Consegna -
Rispondi per favore a queste domande sul brano:
1. Secondo il brano, a quale mondo non appartiene il tempo della pena?
2. Quale parte della propria condanna deve aver già scontato chi ottiene la sospensione degli ultimi tre anni di pena?
3. Per quanti anni chi ottiene la sospensione deve rispettare i patti e le prescrizioni per non tornare in carcere?

Brano -
****************

Anche i principi contenuti nella nostra legge penitenziaria, così moderna e così disapplicata, ci spingono in quella direzione per ragioni di giustizia, e non di indulgenza. Il tempo della pena non appartiene al mondo dell’espulsione e della solitudine, ma al cammino operoso verso la ricostruzione della vita onesta. Non è un tempo rapito e distrutto, ma un tempo recuperato. La società attuale, stretta fra la paura del delitto, l’esigenza di sicurezza e di protezione, il desiderio così comune e così frustrato di una giustizia efficace, rimanda alla classe politica un problema difficile di equilibrio. I castighi che per qualità e quantità danno frutto di disperazione sono una medicina che si trasforma in veleno. Sono una ingiustizia, in sé. A rendere visibile nel mondo della carne ciò che avviene nel mondo dello spirito, abbiamo bisogno di segni. Una qualche indulgenza per la carne incarcerata che soffre è un segno; un segno che abbiamo compreso il prodigio della speranza. Che c’è un tempo di espiazione e un tempo di redenzione. Di una giustizia che chiude e castiga e di una giustizia aperta al rimedio, che lenisce e accompagna, che rende fecondo il dolore inflitto, che promuove il recupero sociale.

È questo indultino una risposta sufficiente al «Jobel» che da tre anni ci ha interpellato? È presto per dirlo. La filosofia di questa legge non è uno sconto, ma una messa alla prova. La pena non si scorcia neanche di un giorno, ma viene sospesa (una sola volta) l’esecuzione degli ultimi tre anni di pena per chi non ha commesso reati gravissimi, ha tenuto buona condotta in carcere e ha già scontato un quarto della propria condanna. Chi non sta ai patti e alle prescrizioni per i successivi cinque anni, torna in carcere e sconta tutto. Sicchè il frutto di questa legge si vedrà nel futuro. E questi condannati «in sospensione», per farcela, avranno ancora bisogno di attenzione da tutti noi. Avranno bisogno di soccorso, perché risalire la china è più difficile che camminare in piano. Una misericordia inerte, senza poi nessun aiuto nel cammino impervio, diventerebbe un abbandono.

****************

Dati registrati -
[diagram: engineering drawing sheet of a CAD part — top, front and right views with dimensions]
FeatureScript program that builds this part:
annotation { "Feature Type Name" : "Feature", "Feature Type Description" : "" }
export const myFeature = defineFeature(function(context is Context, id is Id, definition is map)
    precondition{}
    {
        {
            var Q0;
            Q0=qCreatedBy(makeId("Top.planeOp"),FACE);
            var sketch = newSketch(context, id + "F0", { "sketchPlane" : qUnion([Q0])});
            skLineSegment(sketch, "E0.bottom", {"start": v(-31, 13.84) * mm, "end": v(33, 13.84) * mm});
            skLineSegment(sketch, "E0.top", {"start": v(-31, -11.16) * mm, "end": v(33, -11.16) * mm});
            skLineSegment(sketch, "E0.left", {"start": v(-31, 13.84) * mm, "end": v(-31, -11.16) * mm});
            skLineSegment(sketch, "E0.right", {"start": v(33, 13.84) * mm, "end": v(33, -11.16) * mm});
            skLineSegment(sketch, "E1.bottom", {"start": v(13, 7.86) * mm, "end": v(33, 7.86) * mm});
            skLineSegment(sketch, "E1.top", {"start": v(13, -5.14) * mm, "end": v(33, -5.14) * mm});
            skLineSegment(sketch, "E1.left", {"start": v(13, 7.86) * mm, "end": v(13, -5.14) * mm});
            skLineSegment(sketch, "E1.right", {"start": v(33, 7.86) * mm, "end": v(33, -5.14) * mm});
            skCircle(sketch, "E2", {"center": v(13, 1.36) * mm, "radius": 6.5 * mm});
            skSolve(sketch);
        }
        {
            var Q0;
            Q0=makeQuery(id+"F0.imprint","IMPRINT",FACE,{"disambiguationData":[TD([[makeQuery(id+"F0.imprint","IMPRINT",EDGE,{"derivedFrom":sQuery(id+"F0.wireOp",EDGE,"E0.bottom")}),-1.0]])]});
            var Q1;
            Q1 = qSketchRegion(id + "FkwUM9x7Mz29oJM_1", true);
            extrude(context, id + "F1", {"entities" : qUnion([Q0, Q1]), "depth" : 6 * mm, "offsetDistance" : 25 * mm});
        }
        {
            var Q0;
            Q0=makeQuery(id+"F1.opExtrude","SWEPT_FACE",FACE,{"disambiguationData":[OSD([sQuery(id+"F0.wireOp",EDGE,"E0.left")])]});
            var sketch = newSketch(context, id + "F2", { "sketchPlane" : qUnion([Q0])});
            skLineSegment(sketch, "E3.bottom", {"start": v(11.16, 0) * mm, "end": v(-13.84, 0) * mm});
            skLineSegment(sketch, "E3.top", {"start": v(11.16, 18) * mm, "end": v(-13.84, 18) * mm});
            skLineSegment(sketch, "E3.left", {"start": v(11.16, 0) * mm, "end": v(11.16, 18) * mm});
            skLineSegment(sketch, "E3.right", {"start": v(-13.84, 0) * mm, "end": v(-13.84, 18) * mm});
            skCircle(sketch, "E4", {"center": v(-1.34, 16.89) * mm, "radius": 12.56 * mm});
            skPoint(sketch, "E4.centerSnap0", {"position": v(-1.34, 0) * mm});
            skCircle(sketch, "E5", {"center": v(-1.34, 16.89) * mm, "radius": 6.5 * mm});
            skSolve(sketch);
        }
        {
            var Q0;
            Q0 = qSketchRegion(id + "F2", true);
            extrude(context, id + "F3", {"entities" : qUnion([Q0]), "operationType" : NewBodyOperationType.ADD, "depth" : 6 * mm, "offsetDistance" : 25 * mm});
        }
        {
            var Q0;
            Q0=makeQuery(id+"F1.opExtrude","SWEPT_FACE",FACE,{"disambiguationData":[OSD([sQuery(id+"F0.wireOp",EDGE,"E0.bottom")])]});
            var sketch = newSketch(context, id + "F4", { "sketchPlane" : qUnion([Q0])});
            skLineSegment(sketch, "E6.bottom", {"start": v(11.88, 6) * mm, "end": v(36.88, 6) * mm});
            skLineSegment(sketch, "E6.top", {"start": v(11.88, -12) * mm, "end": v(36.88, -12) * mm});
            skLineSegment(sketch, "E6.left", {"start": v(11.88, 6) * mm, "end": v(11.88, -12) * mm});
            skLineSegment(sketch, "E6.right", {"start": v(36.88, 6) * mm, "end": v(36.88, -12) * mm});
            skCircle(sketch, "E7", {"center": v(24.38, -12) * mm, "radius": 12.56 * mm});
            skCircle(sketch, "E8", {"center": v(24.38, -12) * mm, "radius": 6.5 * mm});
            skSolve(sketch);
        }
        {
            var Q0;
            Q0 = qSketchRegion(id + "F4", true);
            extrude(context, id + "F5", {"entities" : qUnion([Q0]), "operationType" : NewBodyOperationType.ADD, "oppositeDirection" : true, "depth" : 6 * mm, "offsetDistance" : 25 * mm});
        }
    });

****************

Soluzione -
1. Al mondo dell'espulsione e della solitudine.
2. Un quarto.
3. Per cinque anni.